Why perform model selection? Practitionners tend to prefer the use of a single model to model aggregation or averaging, since having a single model is easier to interpret. One guiding principle for choosing a single model is parsimony and interpretability: we want a model that is not overly complex and that does not overfit the data. This is most important if the goal of the analysis is prediction. Whenever possible, we will make comparisons between nested models.
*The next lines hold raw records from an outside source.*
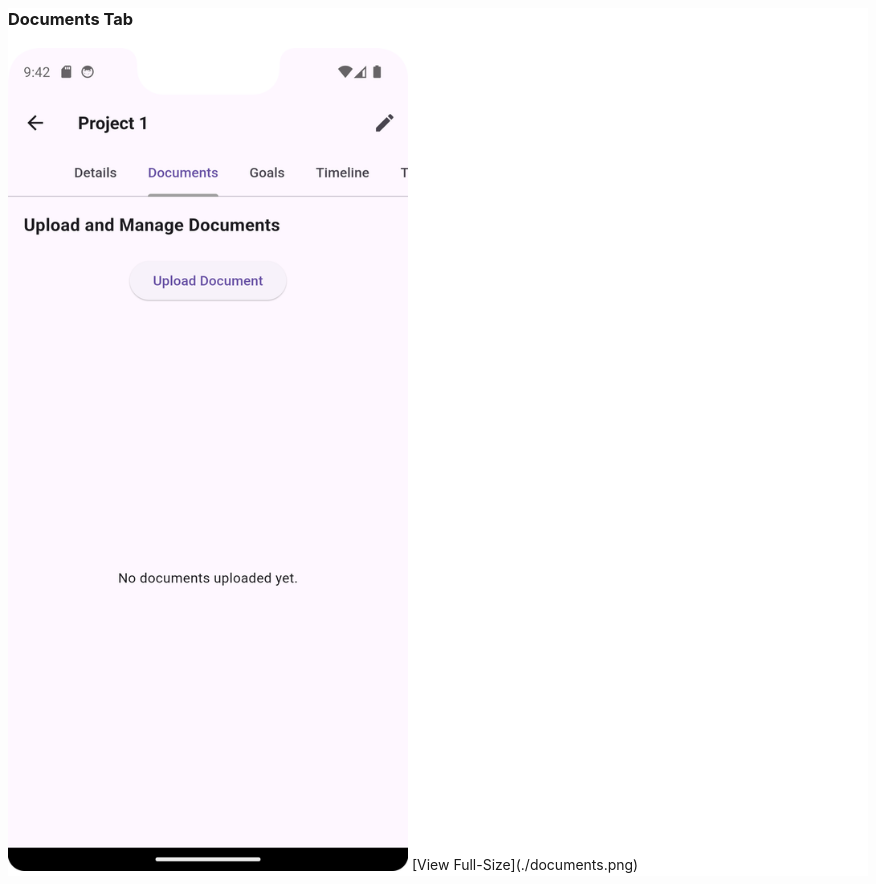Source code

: ### Documents Tab
<img src="./documents.png" alt="Documents Tab" width="400" />  
[View Full-Size](./documents.png)
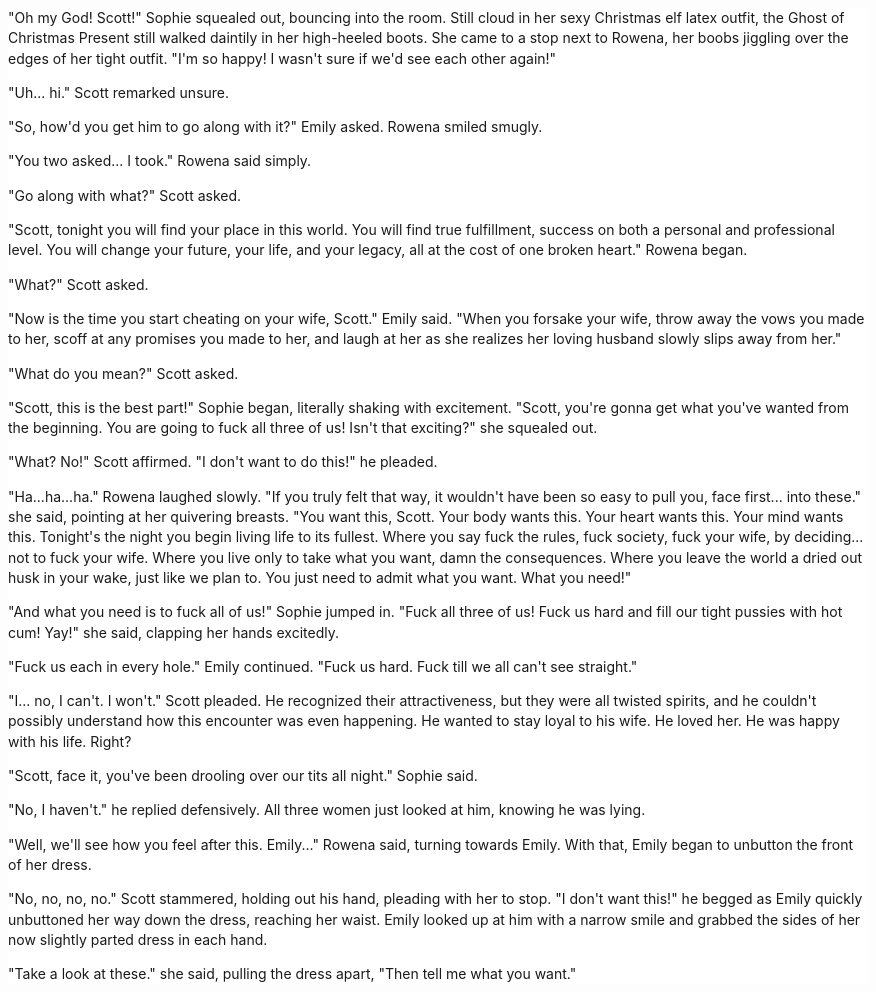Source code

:  "Oh my God! Scott!" Sophie squealed out, bouncing into the room. Still cloud in her sexy Christmas elf latex outfit, the Ghost of Christmas Present still walked daintily in her high-heeled boots. She came to a stop next to Rowena, her boobs jiggling over the edges of her tight outfit. "I'm so happy! I wasn't sure if we'd see each other again!" 

 "Uh... hi." Scott remarked unsure. 

 "So, how'd you get him to go along with it?" Emily asked. Rowena smiled smugly. 

 "You two asked... I took." Rowena said simply. 

 "Go along with what?" Scott asked. 

 "Scott, tonight you will find your place in this world. You will find true fulfillment, success on both a personal and professional level. You will change your future, your life, and your legacy, all at the cost of one broken heart." Rowena began. 

 "What?" Scott asked. 

 "Now is the time you start cheating on your wife, Scott." Emily said. "When you forsake your wife, throw away the vows you made to her, scoff at any promises you made to her, and laugh at her as she realizes her loving husband slowly slips away from her." 

 "What do you mean?" Scott asked. 

 "Scott, this is the best part!" Sophie began, literally shaking with excitement. "Scott, you're gonna get what you've wanted from the beginning. You are going to fuck all three of us! Isn't that exciting?" she squealed out. 

 "What? No!" Scott affirmed. "I don't want to do this!" he pleaded. 

 "Ha...ha...ha." Rowena laughed slowly. "If you truly felt that way, it wouldn't have been so easy to pull you, face first... into these." she said, pointing at her quivering breasts. "You want this, Scott. Your body wants this. Your heart wants this. Your mind wants this. Tonight's the night you begin living life to its fullest. Where you say fuck the rules, fuck society, fuck your wife, by deciding... not to fuck your wife. Where you live only to take what you want, damn the consequences. Where you leave the world a dried out husk in your wake, just like we plan to. You just need to admit what you want. What you need!" 

 "And what you need is to fuck all of us!" Sophie jumped in. "Fuck all three of us! Fuck us hard and fill our tight pussies with hot cum! Yay!" she said, clapping her hands excitedly. 

 "Fuck us each in every hole." Emily continued. "Fuck us hard. Fuck till we all can't see straight." 

 "I... no, I can't. I won't." Scott pleaded. He recognized their attractiveness, but they were all twisted spirits, and he couldn't possibly understand how this encounter was even happening. He wanted to stay loyal to his wife. He loved her. He was happy with his life. Right? 

 "Scott, face it, you've been drooling over our tits all night." Sophie said. 

 "No, I haven't." he replied defensively. All three women just looked at him, knowing he was lying. 

 "Well, we'll see how you feel after this. Emily..." Rowena said, turning towards Emily. With that, Emily began to unbutton the front of her dress. 

 "No, no, no, no." Scott stammered, holding out his hand, pleading with her to stop. "I don't want this!" he begged as Emily quickly unbuttoned her way down the dress, reaching her waist. Emily looked up at him with a narrow smile and grabbed the sides of her now slightly parted dress in each hand. 

 "Take a look at these." she said, pulling the dress apart, "Then tell me what you want."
My (personal) general strategy for model selection, given the tools covered in MATH 341, is the following:

  1. Start with a complex model (all additive terms, say). Look at the individual Wald tests for the marginal significance of the coefficients.
  2. Try to simplify the full model using an \(F\) test, potentially dropping multiple terms at once. This preserves power (avoids the potential bias in the estimate of RSS in the denominator; cf. 5.1.3 and reduces the multiple testing problem that inflates Type I errors (reject the null more than \(\alpha\%\) of the time when you shouldn’t).
  3. Repeat; you can use drop1 to further reduce the model.
  4. Try adding interactions between variables, if any.
  5. Compare the nested models using an information criterion such as AIC or BIC.
  6. Select the best forward selection / backward elimination models and some additional ones (that have a nice interpretation, have low information criterion values, etc.) Compare them in terms of prediction and goodness-of-fit.

Once you have a final model, you can interpret coefficients. Model selection invalides classical inference, so report coefficients and standard errors as is without overinterpreting the \(P\)-values from summary.

The best tool to assess the predictive power your model is the use of cross-validation. If there is no temporal structure, you can use e.g. five-fold cross validation to find the best fitting model.